ARR and MRR provide insights into the company’s revenue stability and growth, critical for forecasting, strategic planning, and evaluating the company’s success in maintaining lasting customer relationships and maximizing each customer.
An ARR report is a financial document that outlines a company’s Annual Recurring Revenue. It is extensively used in financial analysis to provide investors and stakeholders with insights into the company’s predictable revenue from recurring subscription models.
The ARR report helps in assessing the sustainability and growth potential. It is pivotal for strategic planning, as it allows companies to forecast future revenue, gauge customer retention rates, and understand the overall financial health. This report is instrumental in making informed decisions regarding resource allocation, customer acquisition strategies, and long-term business sustainability, particularly for SaaS and other subscription-based businesses.
Choosing the right sales forecasting software for your business depends on your organization’s unique needs.
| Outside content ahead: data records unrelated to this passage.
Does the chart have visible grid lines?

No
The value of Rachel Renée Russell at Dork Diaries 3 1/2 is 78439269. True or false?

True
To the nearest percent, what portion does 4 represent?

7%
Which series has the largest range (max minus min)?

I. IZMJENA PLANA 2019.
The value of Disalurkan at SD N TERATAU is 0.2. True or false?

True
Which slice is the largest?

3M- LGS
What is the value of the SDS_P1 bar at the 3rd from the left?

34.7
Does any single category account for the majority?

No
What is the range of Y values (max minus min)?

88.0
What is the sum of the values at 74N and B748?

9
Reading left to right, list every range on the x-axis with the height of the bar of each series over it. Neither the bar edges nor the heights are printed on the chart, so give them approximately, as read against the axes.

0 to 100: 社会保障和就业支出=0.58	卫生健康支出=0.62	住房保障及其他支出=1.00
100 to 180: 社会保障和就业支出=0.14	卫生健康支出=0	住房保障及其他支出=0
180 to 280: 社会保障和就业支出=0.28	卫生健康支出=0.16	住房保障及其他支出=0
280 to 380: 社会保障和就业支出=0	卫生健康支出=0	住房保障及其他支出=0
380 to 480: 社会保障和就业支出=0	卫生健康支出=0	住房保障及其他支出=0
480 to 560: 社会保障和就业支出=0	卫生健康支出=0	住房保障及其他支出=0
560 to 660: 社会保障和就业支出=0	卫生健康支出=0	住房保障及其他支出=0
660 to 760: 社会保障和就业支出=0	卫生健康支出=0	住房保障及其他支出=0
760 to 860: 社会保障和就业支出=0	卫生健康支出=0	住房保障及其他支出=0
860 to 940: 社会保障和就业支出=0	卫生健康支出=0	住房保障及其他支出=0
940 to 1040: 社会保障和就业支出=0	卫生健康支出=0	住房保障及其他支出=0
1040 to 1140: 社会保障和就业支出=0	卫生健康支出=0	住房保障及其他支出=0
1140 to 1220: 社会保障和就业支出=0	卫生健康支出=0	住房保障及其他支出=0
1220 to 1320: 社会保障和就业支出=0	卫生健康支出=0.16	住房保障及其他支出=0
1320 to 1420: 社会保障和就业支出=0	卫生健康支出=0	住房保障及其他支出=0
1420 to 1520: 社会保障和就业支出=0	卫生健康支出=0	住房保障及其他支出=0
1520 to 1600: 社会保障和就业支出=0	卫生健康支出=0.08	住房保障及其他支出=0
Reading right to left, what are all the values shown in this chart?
If you have a large sales team, it is best practice to run sales forecasts out of forecasting software like Discern. However, if you have a small sales team, you can probably get away with running your forecast in your CRM or in Excel.
However, regardless of the size of your sales team, the benefits of running your sales forecasts in a forecasting tool like Discern includes:
- Sales forecast snapshot and trend analysis
- Sales forecasting accuracy scores by AE and team
- Bi-directional CRM sync for easy CRM field cleanup
- Automated sales reports for forecasting
The best forecasting tools should should tighten your sales process, provide real time insights and deliver forecasts that can be trusted by your CEO, finance team and investors.